We slept in enough for the rain to stop. Andy’s plane didn’t leave until late afternoon, and I had plans to drive to another paddling destination a few hours away. That left enough time for a last-day photo session on Jackson Lake. If the Tetons dominate the park’s skyline, Jackson Lake dominates its earthly plain. At nearly 15 miles long and 7 miles wide, it’s a big piece of water and wind and powerboats can make it dicey for novices.
I set up my camera on a tripod, programmed the interval timer, and we paddled out into the calm waters under a clearing sky. As we did our best to stay in the field of view I had marked by a distant point on the far shore, I realized that although we’d paddled hard over the last five days, hitting four lakes and running 25 river miles, we’d barely scratched the water’s surface. A week’s worth of backcountry campsites dot Jackson Lake’s eastern and southern shore. Many of them sit at the base of epic canyons that cleave the mighty Tetons. One could easily (pending campsite availability) plan an epic, multi-day trip on Jackson Lake alone.
There were hike-in lakes we didn’t have time for, and a sweet-looking whitewater run on the Snake River north of Jackson Lake as well. And those were in the park proper. Almost 2 million acres of public land surround GTNP. Not to mention, visitors need only head a few miles north to find Yellowstone. South of GTNP, the Snake River serves up solid Class III runs and the famous Lunch Counter wave. Everyone from a novice like Andy to a seasoned expedition paddler could find interesting water in this wild corner of Wyoming.

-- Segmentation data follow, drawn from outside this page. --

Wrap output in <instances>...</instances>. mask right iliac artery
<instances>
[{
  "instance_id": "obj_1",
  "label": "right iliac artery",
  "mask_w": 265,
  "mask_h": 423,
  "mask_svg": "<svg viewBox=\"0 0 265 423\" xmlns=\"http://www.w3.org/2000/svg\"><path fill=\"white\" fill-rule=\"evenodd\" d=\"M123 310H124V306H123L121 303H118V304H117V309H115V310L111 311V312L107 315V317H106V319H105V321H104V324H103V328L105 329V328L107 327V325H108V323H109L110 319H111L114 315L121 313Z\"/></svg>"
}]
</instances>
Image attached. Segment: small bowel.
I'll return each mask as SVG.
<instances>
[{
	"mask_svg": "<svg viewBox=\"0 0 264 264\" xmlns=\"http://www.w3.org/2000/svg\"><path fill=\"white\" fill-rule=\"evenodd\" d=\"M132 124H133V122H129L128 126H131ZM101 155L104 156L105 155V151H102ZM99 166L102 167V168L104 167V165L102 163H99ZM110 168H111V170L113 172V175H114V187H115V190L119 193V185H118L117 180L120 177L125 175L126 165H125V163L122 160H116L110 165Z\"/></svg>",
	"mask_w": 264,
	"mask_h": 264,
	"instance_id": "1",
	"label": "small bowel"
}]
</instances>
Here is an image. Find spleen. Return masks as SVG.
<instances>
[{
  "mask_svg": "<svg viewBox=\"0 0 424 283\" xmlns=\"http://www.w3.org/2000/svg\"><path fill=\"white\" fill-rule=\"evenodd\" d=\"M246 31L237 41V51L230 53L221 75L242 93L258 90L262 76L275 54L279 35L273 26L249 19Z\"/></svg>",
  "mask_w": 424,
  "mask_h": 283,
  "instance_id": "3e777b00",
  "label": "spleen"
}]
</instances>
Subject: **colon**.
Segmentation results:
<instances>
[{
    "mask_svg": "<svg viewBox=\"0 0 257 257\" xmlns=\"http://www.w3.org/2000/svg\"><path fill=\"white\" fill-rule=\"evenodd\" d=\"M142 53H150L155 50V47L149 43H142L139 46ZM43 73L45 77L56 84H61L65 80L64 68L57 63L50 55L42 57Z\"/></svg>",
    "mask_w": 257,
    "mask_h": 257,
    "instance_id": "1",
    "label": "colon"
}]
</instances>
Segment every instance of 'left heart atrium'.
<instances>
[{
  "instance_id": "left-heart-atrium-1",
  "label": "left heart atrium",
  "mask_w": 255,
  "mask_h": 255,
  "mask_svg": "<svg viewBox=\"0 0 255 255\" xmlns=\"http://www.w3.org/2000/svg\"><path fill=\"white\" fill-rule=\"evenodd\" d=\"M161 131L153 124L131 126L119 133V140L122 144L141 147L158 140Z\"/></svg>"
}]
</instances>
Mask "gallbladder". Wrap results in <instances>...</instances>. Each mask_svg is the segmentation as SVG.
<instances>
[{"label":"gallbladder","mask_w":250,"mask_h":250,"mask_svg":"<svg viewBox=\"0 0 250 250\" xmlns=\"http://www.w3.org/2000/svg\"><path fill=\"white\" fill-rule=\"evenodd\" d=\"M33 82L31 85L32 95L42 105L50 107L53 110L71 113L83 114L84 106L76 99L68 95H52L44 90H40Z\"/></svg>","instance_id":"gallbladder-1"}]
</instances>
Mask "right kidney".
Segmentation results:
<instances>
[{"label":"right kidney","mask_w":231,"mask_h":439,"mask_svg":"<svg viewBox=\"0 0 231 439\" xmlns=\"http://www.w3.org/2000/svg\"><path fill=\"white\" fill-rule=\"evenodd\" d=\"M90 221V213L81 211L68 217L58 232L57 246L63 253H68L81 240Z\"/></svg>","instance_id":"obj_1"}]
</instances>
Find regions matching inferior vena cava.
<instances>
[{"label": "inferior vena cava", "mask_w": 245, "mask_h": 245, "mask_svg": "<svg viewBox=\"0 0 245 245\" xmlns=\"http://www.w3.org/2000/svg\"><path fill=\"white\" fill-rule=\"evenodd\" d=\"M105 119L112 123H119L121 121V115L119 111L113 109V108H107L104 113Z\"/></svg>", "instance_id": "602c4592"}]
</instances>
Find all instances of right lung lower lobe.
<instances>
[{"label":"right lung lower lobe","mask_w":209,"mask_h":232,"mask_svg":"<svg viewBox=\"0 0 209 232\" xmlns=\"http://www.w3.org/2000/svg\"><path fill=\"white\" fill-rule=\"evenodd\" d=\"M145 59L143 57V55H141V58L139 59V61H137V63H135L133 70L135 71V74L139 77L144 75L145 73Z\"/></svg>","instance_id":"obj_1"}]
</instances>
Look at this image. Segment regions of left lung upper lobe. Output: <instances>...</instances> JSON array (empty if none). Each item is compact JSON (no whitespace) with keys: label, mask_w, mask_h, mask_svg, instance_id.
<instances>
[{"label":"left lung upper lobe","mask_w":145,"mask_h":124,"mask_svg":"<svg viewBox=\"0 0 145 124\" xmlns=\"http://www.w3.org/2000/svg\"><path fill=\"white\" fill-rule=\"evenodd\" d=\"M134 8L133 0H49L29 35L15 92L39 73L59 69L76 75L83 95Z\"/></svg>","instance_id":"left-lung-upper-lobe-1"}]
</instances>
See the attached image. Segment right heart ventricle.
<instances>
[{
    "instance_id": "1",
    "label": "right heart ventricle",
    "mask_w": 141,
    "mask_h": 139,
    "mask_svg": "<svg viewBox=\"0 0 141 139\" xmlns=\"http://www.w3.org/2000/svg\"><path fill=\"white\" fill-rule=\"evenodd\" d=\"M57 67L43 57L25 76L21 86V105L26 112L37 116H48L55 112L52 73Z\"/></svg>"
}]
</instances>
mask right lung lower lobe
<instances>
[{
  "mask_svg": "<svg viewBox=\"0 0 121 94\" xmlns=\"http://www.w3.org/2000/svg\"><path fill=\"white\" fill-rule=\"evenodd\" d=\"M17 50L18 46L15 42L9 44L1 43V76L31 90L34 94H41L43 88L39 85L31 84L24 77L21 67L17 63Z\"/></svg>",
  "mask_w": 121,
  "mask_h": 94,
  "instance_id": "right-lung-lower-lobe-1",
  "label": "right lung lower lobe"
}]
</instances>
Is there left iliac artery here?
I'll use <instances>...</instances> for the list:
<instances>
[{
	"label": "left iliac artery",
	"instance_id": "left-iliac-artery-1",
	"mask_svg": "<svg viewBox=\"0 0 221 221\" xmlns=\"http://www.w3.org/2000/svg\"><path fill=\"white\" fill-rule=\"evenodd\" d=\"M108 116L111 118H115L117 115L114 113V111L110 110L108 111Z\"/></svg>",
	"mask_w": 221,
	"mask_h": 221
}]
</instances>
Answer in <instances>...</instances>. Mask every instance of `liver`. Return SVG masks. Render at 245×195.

“Hey Greg, check this out! This board is way more stable than I’ve been treating it all week,” Andy’s words broke my reflective reverie. “I don’t know why I was being so careful all this time, you can really lean this thing over.” He demonstrated with abandon, churning waves as he rocked the Mayra SUP back and forth.
“Yeah, you’re a real pro now,” I laughed already thinking ahead to next summer and where we could meet for another week of paddling.